→ Work order 1
List every distinct line of Octave code that appears in the text on removing matrix columns in GNU Octave, writing each one only once.
→ Work order 2
Continue the text on removing matrix columns in GNU Octave from the point where it stops.

→ Exercise text
——

Remove a column from a matrix in GNU Octave
GNU Octave delete Columns 2 and 4 from a Matrix
mymatrix = eye(5);
mymatrix(:,[2,4]) = [];
disp(mymatrix)
Prints:
1 0 0
0 0 0
0 1 0
0 0 0
0 0 1
GNU Octave delete Rows 2 and 4 from a Matrix:
mymatrix = eye(5);
mymatrix([2,4],:) = [];
disp(mymatrix)
Prints:
1 0 0 0 0
0 0 1 0 0
0 0 0 0 1
Time complexity
GNU Octave's CPU complexity for slicing and broadcasting here is a fast linear time O(n * c)
where n is number of rows and c a constant number of rows that remain. It's C level single-core vectorized but not parallel.
Memory complexity
Working memory complexity is linear: O(n * 2)
C makes a clone of the two objects, iterates over every element, then deletes the original.

——

→ Records shown
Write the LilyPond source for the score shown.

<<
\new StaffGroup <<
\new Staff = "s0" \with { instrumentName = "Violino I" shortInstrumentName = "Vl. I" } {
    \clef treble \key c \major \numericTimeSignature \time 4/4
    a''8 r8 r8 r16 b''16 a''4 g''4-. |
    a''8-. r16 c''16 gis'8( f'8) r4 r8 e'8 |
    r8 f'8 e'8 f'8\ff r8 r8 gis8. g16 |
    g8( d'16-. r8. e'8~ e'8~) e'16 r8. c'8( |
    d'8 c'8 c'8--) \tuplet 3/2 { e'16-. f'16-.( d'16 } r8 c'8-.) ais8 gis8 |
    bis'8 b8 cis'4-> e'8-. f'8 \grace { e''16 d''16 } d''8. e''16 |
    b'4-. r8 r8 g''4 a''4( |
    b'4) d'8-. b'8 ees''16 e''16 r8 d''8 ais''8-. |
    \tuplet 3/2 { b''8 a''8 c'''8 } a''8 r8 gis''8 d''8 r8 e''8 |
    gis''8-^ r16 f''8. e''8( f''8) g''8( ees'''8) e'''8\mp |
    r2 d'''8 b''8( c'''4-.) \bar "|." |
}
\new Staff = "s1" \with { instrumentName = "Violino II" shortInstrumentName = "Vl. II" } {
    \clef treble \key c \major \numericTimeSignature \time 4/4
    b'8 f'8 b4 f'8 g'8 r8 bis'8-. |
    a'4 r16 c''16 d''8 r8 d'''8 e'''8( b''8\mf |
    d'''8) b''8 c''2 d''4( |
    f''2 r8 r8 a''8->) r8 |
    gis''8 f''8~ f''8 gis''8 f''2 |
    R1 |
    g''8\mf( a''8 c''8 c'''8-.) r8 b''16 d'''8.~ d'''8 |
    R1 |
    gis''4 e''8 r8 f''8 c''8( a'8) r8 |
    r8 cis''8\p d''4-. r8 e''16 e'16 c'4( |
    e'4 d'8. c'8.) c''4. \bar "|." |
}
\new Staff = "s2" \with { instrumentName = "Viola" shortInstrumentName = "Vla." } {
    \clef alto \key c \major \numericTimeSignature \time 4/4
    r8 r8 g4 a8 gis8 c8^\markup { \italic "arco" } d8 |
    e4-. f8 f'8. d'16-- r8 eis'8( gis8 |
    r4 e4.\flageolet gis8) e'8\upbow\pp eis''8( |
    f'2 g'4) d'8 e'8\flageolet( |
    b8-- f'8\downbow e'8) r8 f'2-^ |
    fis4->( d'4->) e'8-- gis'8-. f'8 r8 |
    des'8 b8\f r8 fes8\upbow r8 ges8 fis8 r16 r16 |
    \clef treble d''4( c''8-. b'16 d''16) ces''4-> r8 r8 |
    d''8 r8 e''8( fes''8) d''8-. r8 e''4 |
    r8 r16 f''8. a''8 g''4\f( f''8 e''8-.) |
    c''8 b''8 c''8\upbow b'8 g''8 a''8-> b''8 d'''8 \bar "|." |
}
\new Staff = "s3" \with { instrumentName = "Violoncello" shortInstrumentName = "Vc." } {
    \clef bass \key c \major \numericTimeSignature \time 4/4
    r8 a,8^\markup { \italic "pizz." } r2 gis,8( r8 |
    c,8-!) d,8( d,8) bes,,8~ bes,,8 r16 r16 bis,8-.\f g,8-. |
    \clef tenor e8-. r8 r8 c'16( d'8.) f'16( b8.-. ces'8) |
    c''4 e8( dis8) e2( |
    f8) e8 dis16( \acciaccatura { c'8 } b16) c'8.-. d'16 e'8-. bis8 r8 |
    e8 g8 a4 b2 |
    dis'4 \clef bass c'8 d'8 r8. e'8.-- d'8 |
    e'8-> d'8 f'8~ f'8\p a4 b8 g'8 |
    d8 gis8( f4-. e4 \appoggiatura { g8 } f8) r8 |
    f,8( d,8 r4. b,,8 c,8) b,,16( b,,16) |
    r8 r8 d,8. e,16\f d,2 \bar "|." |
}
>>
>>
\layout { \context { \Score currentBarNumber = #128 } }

——

→ Exercise output 1
mymatrix = eye(5);
mymatrix(:,[2,4]) = [];
disp(mymatrix)
mymatrix([2,4],:) = [];

→ Exercise output 2
The only time speed will be a problem is if your matrices are unrealistically wide, tall, or have a number of dimensions that blow out your fast memory, and speed is limited by the transfer speed between disk and memory.
In case you don't know the exact number of columns or rows you can use the magic "end" index, e.g.:
mymatrix(:,2:end) % all but first column
mymatrix(2:end,:) % all but first row
This also allows you to slice rows or columns out of a matrix without having to reassign it to a new variable.